Warga Gandul, Cinere Depok itu terpaksa menyeret persoalan ini ke ranah hukum lantaran sebagai ahli waris H. Naman dan Sainah, dirinya belum mendapat hak atas ganti rugi pembebasan lahan Tol Desari sejak beberapa tahun silam.
Padahal, kata Husen, dirinya sempat menerima laporan bahwa uang ganti rugi telah dititipkan ke Pengadilan Negeri Depok pada Desember 2017.
Namun anehnya, uang tersebut diduga malah diserahkan sepenuhnya kepada PT Megapolitan dengan jumlah mencapai ratusan miliar rupiah.
Padahal, Husen memastikan, dalam nilai tersebut ada bagian hak warisnya, dengan luas lahan sekira 5.000 M2 di wilayah Limo, Depok.
"Saya mendapatkan laporan dan bukti sebanyak tujuh cek tunai pencairan Bank BTN diinformasikan jika uang konsinyasi Tol Desari sudah dicairkan sekira tanggal 18 Desember 2017 dengan penerima cek tunai tersebut diduga PT Megapolitan," katanya dikutip pada Kamis, 21 Maret 2024.
"Seharusnya penyerahan uang ganti kerugian dilakukan atas dasar putusan hukum inkrah atau hasil musyawarah mufakat. Makanya tidak mengherankan jika beberapa institusi pengambilan uang konsinyasi tersebut menyalahi aturan dan cacat hukum," sambungnya.
Kemudian, pada awal tahun 2018, pegawai BPN Depok memberikan informasi dan bukti jika pencairan konsinyasi tersebut diduga direkomendasikan oleh Almaini, yang saat itu menjabat sebagai Kepala BPN Depok.
"Lalu kami melakuan aksi protes besar di kantor BPN dan dijawab sejelas-jelasnya melalui surat Kepala BPN Depok yang baru atas nama Sutanta, bahwa pihaknya belum pernah mengeluarkan surat pengantar apapun terkait pencairan uang konsinyasi Tol Desari."
Belum puas, Husen lantas melakukan pengecekan dokumen kepemilikan Girik Girik C 675A atas nama RM Sunaryo Pranoto.

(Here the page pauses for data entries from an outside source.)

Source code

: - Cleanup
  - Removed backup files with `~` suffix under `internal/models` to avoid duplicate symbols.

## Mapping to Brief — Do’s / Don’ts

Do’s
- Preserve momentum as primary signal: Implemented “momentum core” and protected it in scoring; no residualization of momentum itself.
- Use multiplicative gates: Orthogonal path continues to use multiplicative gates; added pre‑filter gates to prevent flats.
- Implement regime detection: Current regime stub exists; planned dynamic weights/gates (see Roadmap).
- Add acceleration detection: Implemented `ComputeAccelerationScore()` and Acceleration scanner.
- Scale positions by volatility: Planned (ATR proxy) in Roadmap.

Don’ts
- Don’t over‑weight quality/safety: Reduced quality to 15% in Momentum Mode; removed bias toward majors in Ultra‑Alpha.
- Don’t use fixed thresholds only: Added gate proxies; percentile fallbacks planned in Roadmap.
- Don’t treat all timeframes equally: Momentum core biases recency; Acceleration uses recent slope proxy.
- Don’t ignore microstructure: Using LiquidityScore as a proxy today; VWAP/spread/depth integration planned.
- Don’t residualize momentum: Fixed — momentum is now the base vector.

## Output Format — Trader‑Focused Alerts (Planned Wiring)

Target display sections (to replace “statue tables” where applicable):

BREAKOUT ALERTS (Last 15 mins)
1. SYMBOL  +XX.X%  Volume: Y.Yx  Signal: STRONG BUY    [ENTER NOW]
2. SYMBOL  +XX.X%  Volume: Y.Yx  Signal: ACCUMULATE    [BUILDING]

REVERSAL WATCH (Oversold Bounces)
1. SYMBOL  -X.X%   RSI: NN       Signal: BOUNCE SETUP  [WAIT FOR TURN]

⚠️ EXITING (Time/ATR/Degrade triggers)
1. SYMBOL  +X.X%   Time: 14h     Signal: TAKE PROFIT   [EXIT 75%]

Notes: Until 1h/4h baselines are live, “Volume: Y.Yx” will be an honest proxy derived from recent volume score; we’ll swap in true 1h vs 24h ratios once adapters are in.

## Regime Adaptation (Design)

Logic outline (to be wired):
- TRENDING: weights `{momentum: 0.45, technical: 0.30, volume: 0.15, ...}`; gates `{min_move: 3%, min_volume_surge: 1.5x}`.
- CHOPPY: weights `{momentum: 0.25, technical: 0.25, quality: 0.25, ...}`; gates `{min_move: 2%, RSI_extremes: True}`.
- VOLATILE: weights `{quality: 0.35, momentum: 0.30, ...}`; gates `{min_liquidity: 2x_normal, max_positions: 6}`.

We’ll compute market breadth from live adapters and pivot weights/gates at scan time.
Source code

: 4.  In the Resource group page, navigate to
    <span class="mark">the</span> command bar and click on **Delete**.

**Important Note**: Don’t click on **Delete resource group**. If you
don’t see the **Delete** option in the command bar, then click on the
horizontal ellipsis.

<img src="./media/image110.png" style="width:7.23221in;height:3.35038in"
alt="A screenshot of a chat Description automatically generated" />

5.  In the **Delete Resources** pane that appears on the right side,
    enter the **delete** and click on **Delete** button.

Ia menduga itu palsu.
"Karena orang tua kami ternyata tidak pernah menjual tanah kepada RM Sunaryo Pranoto atau Megapolitan, dan tanda tangan dari orang tua kami berbeda dari aslinya," beber Husen.
"Sehingga kami baru menyadari RM Sunaryo Pranoto diduga telah memalsukan tanda tangan orang tua kami," sambungnya.
Kemudian, pada Oktober 2023, Husen mengaku sempat mendapatkan informasi bahwa masih terdapat sisa konsinyasi senilai Rp17 miliar.
Bahkan, ia mengaku sempat diiming-imingi oleh pejabat BPN Depok dengan syarat tidak melakukan upaya hukum maupun protes.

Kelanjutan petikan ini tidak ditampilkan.